- [Tasks and exercises]
1. From the passage on animacy, copy the part starting at "Usually, animacy has" and ending at "in the hierarchy.".
2. Render the lines of the entries as a Markdown table with columns named "Number" and "Entry line", starting at the line that contains "family: Marantaceae" and ending with the last line of the entries. Number each row, and skip blank lines.

- [Passage given]
###

Usually, animacy has to do with how alive or how sentient a noun is. Humans, for instance, usually occupy a very high slot in an animacy hierarchy, only ever being ranked below deities or gods. Objects such as stones or grass may be ranked very low, and animals usually occupy a space in between; however, according to the spiritual beliefs of the people whose language possesses an animacy hierarchy, certain types of animal or plant may be ranked very highly in the hierarchy.
Examples of languages which possess animacy hierarchies include the Mexican language Totonac and the Apachean languages (such as Western Apache and Navajo), whose animacy hierarchy has been the subject of intense study. Tamil language has a dichotomy of nouns based on animacy.
Apachean example
Like most Athabaskan languages, Apachean languages show various levels of animacy in its grammar, with certain nouns taking specific verb forms according to their rank in this animacy hierarchy. For instance, Navajo nouns can be ranked by animacy on a continuum from most animate (a human) to least animate (an abstraction) (Young & Morgan 1987: 65-66):
Human - - Infant/Big Animal - - Med-size Animal - - Small Animal - - Natural Force - - Abstraction
Generally, the most animate noun in a sentence must occur first while the noun with lesser animacy occurs second. If both nouns are equal in animacy, then either noun can occur in the first position. So, both example sentences (1) and (2) are correct. The yi- prefix on the verb indicates that the 1st noun is the subject and bi- indicates that the 2nd noun is the subject.

###

- [The data]
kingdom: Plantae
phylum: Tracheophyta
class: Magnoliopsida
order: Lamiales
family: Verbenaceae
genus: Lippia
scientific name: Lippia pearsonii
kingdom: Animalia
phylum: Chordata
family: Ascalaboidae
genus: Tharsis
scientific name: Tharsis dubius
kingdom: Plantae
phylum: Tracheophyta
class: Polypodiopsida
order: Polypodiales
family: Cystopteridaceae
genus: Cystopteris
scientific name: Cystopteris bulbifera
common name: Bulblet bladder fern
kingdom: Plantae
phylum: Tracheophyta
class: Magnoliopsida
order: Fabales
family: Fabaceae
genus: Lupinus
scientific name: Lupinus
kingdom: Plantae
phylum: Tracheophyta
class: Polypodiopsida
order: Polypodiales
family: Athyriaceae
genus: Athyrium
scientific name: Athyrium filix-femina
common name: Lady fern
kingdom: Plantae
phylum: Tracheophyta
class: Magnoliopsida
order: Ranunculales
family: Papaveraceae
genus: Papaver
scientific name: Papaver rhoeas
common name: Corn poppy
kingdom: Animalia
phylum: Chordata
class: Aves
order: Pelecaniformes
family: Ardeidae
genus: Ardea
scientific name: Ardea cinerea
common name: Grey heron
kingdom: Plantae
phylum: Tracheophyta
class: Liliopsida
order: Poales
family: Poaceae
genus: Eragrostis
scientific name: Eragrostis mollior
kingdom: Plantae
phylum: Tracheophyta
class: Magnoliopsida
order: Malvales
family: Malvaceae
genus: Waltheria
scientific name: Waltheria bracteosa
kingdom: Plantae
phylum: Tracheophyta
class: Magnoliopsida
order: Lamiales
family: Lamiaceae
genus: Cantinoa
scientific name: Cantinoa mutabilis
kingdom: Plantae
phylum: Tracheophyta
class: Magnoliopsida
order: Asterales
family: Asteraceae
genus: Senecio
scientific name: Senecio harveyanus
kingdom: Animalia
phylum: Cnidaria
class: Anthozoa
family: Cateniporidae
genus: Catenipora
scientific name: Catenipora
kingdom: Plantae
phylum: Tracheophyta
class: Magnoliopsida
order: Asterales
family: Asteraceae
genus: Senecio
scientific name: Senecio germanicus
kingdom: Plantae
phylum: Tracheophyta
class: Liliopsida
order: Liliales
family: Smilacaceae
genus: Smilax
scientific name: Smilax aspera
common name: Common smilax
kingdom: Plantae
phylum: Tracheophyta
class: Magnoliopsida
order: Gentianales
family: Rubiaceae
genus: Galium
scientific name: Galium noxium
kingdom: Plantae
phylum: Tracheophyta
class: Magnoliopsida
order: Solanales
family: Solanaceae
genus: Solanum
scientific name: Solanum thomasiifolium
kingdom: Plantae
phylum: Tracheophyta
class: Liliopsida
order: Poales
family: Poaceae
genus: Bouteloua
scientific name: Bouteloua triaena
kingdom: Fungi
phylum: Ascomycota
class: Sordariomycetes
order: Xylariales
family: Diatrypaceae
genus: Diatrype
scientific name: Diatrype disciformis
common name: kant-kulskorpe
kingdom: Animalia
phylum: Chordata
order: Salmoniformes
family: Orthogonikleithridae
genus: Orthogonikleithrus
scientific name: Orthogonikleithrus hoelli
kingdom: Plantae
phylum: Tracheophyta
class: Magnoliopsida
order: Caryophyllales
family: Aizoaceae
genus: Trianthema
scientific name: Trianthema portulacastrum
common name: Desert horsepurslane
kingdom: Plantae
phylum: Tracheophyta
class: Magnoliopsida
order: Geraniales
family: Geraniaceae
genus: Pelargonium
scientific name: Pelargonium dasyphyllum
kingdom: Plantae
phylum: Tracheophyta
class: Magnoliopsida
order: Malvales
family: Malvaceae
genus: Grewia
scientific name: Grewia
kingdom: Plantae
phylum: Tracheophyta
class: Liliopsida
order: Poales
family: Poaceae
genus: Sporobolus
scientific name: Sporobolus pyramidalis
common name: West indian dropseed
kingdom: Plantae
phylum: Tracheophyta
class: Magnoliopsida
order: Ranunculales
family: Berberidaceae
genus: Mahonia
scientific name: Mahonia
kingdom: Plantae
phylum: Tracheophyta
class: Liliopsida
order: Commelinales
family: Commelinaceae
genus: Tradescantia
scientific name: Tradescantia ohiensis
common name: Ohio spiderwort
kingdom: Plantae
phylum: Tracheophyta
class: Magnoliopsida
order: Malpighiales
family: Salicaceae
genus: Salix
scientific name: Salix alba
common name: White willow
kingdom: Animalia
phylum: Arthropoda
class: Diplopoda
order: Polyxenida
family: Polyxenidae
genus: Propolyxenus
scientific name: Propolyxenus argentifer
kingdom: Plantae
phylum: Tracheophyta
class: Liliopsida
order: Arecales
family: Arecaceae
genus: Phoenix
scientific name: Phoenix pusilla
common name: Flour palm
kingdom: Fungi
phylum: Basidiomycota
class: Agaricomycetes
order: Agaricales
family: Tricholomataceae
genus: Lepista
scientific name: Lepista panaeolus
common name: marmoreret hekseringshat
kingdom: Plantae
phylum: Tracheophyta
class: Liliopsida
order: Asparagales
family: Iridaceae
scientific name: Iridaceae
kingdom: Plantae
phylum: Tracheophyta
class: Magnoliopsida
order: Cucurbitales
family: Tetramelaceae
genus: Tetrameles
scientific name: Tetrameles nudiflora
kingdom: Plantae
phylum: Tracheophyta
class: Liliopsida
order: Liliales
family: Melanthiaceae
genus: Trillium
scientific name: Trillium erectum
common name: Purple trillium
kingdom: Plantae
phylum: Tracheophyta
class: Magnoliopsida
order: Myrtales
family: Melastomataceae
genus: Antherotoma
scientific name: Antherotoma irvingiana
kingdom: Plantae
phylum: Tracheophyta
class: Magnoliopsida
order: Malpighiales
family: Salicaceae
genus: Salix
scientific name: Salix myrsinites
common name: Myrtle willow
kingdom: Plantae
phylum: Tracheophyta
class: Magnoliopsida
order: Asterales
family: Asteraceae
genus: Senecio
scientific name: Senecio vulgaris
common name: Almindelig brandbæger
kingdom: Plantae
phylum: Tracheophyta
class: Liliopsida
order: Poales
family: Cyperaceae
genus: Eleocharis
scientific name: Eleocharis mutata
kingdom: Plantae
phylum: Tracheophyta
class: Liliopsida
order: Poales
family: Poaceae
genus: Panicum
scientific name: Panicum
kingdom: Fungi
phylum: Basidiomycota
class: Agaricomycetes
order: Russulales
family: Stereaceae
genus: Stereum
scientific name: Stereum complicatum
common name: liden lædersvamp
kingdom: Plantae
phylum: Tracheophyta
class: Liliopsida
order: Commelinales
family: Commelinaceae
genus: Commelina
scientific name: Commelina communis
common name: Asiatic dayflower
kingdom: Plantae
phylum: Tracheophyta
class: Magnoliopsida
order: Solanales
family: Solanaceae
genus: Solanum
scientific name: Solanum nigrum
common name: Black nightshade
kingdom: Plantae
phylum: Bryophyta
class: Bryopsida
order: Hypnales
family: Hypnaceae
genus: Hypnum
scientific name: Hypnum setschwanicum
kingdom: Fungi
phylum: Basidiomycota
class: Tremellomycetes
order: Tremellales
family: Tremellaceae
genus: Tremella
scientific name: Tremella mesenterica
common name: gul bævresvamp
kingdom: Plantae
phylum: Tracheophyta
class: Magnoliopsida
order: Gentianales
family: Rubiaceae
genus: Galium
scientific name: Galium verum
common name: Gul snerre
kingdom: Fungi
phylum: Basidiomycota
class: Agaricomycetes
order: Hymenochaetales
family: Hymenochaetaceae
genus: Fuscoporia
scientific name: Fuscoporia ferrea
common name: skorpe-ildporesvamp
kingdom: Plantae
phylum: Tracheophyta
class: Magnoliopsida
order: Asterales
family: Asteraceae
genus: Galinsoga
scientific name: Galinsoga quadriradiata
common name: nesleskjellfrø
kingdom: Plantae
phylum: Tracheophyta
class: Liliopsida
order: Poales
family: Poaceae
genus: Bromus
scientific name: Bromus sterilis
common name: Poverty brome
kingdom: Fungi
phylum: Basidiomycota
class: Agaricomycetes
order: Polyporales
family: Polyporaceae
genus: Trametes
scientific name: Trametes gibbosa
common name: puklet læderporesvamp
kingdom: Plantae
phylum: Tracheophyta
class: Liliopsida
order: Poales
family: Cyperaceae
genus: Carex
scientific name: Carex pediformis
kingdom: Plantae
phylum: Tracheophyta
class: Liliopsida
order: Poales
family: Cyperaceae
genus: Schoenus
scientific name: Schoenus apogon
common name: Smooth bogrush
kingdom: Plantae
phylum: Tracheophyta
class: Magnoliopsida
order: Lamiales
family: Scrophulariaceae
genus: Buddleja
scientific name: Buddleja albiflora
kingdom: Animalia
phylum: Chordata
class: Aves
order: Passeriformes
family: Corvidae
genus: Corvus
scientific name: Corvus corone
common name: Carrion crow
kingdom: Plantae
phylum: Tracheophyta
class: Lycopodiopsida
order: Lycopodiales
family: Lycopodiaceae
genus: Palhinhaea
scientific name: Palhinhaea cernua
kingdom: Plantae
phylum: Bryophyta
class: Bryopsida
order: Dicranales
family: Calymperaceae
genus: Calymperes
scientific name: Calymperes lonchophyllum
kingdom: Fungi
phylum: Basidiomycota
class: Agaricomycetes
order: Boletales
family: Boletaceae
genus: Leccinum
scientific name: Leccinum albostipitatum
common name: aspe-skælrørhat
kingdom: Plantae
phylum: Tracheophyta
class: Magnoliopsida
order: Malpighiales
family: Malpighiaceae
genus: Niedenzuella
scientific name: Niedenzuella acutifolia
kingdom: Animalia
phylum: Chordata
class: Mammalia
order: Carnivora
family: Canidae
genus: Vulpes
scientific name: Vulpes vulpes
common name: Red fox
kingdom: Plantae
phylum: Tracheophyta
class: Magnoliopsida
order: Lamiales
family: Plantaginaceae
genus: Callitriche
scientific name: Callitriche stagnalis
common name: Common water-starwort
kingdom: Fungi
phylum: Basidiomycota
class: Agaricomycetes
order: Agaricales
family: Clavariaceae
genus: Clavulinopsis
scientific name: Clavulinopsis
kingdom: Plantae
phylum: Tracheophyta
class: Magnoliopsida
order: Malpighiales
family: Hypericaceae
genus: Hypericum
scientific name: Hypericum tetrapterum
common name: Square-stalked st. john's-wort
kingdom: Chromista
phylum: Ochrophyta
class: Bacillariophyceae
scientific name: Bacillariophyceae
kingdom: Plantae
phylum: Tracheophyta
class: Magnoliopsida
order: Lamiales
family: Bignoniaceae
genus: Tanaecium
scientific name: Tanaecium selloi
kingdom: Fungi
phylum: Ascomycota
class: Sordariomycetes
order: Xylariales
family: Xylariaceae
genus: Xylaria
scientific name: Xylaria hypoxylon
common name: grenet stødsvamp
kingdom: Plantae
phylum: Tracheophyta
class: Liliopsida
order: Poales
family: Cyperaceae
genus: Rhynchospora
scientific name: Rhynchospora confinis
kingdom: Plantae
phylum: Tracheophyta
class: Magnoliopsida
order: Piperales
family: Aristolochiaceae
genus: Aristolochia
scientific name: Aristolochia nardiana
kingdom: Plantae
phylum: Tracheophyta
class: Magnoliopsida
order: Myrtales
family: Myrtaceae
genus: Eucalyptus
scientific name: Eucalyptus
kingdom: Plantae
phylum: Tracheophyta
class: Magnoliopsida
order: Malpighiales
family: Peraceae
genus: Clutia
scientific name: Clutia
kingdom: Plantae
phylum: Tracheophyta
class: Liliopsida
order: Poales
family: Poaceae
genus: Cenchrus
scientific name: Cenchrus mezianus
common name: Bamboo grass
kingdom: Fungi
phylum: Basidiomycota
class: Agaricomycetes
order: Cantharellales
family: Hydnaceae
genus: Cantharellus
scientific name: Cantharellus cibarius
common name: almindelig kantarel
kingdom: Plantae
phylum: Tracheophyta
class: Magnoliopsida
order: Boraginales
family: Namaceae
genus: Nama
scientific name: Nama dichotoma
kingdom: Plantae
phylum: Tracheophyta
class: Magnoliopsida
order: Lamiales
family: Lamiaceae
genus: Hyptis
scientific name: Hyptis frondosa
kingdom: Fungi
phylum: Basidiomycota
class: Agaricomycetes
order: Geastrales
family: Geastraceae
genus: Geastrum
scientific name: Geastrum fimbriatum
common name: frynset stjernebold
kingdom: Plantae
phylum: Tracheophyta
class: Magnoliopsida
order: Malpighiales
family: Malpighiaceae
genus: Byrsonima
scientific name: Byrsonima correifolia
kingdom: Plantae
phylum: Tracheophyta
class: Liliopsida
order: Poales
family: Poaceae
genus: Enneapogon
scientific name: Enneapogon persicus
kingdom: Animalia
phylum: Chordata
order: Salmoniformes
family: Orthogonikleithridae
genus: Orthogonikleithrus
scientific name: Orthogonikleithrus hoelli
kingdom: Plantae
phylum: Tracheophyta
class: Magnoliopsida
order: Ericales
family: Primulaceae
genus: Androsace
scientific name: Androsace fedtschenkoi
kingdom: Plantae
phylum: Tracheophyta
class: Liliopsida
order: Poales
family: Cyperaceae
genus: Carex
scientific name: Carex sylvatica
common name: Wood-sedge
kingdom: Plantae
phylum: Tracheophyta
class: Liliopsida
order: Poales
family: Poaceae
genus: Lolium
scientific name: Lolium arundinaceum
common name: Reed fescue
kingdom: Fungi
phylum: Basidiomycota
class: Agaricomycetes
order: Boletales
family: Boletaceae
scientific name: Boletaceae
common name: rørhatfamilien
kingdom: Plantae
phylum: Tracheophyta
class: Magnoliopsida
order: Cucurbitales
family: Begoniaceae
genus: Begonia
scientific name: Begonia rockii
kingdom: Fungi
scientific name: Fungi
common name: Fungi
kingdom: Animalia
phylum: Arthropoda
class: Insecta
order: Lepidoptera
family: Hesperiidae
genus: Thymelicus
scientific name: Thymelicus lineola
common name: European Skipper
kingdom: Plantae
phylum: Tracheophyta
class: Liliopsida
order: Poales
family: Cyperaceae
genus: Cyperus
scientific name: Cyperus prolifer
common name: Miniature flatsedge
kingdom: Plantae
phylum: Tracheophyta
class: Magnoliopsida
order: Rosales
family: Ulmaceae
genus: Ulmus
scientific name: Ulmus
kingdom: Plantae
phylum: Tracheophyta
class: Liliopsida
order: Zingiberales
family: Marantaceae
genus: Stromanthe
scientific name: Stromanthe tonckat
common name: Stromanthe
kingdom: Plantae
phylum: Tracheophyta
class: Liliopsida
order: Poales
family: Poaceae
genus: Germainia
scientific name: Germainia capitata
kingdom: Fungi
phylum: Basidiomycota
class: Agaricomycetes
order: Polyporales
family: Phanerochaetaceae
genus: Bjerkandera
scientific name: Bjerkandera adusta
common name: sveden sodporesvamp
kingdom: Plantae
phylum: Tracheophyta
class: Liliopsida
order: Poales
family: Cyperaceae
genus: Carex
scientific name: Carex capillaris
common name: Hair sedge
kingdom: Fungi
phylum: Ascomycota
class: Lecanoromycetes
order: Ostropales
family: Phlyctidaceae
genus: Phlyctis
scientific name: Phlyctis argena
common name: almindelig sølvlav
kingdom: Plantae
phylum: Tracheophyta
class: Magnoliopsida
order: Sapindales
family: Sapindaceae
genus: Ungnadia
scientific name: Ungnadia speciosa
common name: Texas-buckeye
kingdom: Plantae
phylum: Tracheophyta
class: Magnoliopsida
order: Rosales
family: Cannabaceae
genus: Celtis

###

- [Answers by task]
1.
Usually, animacy has to do with how alive or how sentient a noun is. Humans, for instance, usually occupy a very high slot in an animacy hierarchy, only ever being ranked below deities or gods. Objects such as stones or grass may be ranked very low, and animals usually occupy a space in between; however, according to the spiritual beliefs of the people whose language possesses an animacy hierarchy, certain types of animal or plant may be ranked very highly in the hierarchy.

2.
| Number | Entry line |
|---|---|
| 1 | family: Marantaceae |
| 2 | genus: Stromanthe |
| 3 | scientific name: Stromanthe tonckat |
| 4 | common name: Stromanthe |
| 5 | kingdom: Plantae |
| 6 | phylum: Tracheophyta |
| 7 | class: Liliopsida |
| 8 | order: Poales |
| 9 | family: Poaceae |
| 10 | genus: Germainia |
| 11 | scientific name: Germainia capitata |
| 12 | kingdom: Fungi |
| 13 | phylum: Basidiomycota |
| 14 | class: Agaricomycetes |
| 15 | order: Polyporales |
| 16 | family: Phanerochaetaceae |
| 17 | genus: Bjerkandera |
| 18 | scientific name: Bjerkandera adusta |
| 19 | common name: sveden sodporesvamp |
| 20 | kingdom: Plantae |
| 21 | phylum: Tracheophyta |
| 22 | class: Liliopsida |
| 23 | order: Poales |
| 24 | family: Cyperaceae |
| 25 | genus: Carex |
| 26 | scientific name: Carex capillaris |
| 27 | common name: Hair sedge |
| 28 | kingdom: Fungi |
| 29 | phylum: Ascomycota |
| 30 | class: Lecanoromycetes |
| 31 | order: Ostropales |
| 32 | family: Phlyctidaceae |
| 33 | genus: Phlyctis |
| 34 | scientific name: Phlyctis argena |
| 35 | common name: almindelig sølvlav |
| 36 | kingdom: Plantae |
| 37 | phylum: Tracheophyta |
| 38 | class: Magnoliopsida |
| 39 | order: Sapindales |
| 40 | family: Sapindaceae |
| 41 | genus: Ungnadia |
| 42 | scientific name: Ungnadia speciosa |
| 43 | common name: Texas-buckeye |
| 44 | kingdom: Plantae |
| 45 | phylum: Tracheophyta |
| 46 | class: Magnoliopsida |
| 47 | order: Rosales |
| 48 | family: Cannabaceae |
| 49 | genus: Celtis |